Esse contexto tem direcionado o interesse de investidores para áreas onde a região apresenta vantagens competitivas claras. Para Humberto Matsuda, membro do Comitê de Investimentos da Kamay Ventures, o momento favorece startups que conseguem unir impacto ambiental mensurável, eficiência operacional e modelos de negócio escaláveis. “A América Latina tem uma combinação única de desafios estruturais e ativos naturais. Isso cria oportunidades enormes para startups que atuam em agro, alimentos, economia circular e soluções baseadas na natureza, especialmente quando conectadas a grandes empresas e cadeias globais”, afirma.

Dentro desse movimento, Agtechs e Foodtechs despontam como alguns dos segmentos mais dinâmicos. Essas startups vêm redesenhando a forma como os alimentos são produzidos, desenvolvidos e consumidos, impulsionadas tanto pelas mudanças climáticas quanto pelas novas expectativas dos consumidores. Dados do Rural Tech Report 2025 mostram que o Brasil recebeu R$ 627,2 milhões em investimentos em agtechs e foodtechs apenas no primeiro semestre de 2025, com destaque para o aporte de R$ 280 milhões na Mombak, startup focada em reflorestamento. Na mesma direção, o Radar Agtech Brasil registrou um crescimento de 224% no número de incubadoras e de 90% nas aceleradoras voltadas ao agro entre 2023 e 2024.

Esses números refletem uma aceleração na adoção de tecnologias voltadas à regeneração de solos, biotecnologia, redução de insumos químicos e desenvolvimento de alimentos mais saudáveis e resilientes. Mais do que mitigar impactos ambientais, essas soluções buscam aumentar produtividade, eficiência e competitividade ao longo de toda a cadeia de valor.

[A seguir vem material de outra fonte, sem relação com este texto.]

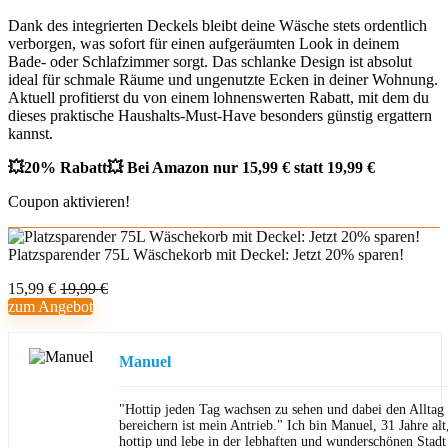
Dank des integrierten Deckels bleibt deine Wäsche stets ordentlich
verborgen, was sofort für einen aufgeräumten Look in deinem
Bade- oder Schlafzimmer sorgt. Das schlanke Design ist absolut
ideal für schmale Räume und ungenutzte Ecken in deiner Wohnung.
Aktuell profitierst du von einem lohnenswerten Rabatt, mit dem du
dieses praktische Haushalts-Must-Have besonders günstig ergattern
kannst.
💥20% Rabatt💥 Bei Amazon nur 15,99 € statt 19,99 €
Coupon aktivieren!
Platzsparender 75L Wäschekorb mit Deckel: Jetzt 20% sparen!
15,99 €
19,99 €
zum Angebot
Manuel
"Hottip jeden Tag wachsen zu sehen und dabei den Allta
bereichern ist mein Antrieb." Ich bin Manuel, 31 Jahre al
hottip und lebe in der lebhaften und wunderschönen Stad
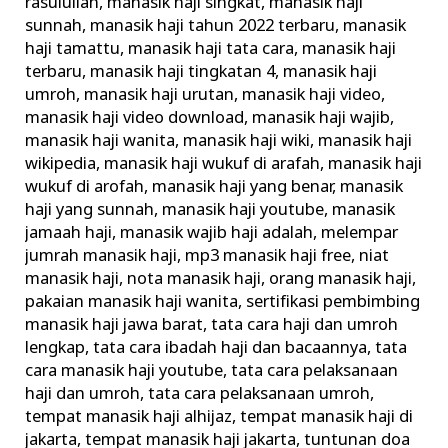
rasulullah
,
manasik haji singkat
,
manasik haji
sunnah
,
manasik haji tahun 2022 terbaru
,
manasik
haji tamattu
,
manasik haji tata cara
,
manasik haji
terbaru
,
manasik haji tingkatan 4
,
manasik haji
umroh
,
manasik haji urutan
,
manasik haji video
,
manasik haji video download
,
manasik haji wajib
,
manasik haji wanita
,
manasik haji wiki
,
manasik haji
wikipedia
,
manasik haji wukuf di arafah
,
manasik haji
wukuf di arofah
,
manasik haji yang benar
,
manasik
haji yang sunnah
,
manasik haji youtube
,
manasik
jamaah haji
,
manasik wajib haji adalah
,
melempar
jumrah manasik haji
,
mp3 manasik haji free
,
niat
manasik haji
,
nota manasik haji
,
orang manasik haji
,
pakaian manasik haji wanita
,
sertifikasi pembimbing
manasik haji jawa barat
,
tata cara haji dan umroh
lengkap
,
tata cara ibadah haji dan bacaannya
,
tata
cara manasik haji youtube
,
tata cara pelaksanaan
haji dan umroh
,
tata cara pelaksanaan umroh
,
tempat manasik haji alhijaz
,
tempat manasik haji di
jakarta
,
tempat manasik haji jakarta
,
tuntunan doa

Em paralelo, a economia circular avança como uma nova lógica de negócios na região. Iniciativas como o Plano Nacional de Economia Circular 2025–2034, lançado pelo governo brasileiro, estabelecem metas para transformar resíduos em ativos, estimular o uso de materiais de base biológica e promover embalagens regenerativas. Esse ambiente regulatório e de mercado tem aproximado startups de cadeias produtivas inteiras, abrindo espaço para modelos que nascem alinhados à escassez de recursos, às novas regulações ambientais e às demandas de consumidores e empresas.

Para Humberto Matsuda, esse cenário sinaliza uma mudança estrutural na forma de investir. “Impacto ambiental deixou de ser um bônus e passou a ser parte central da lógica de negócios. As maiores oportunidades estão em startups que resolvem problemas climáticos estruturais da região e, ao mesmo tempo, entregam eficiência, escala e retorno”, conclui.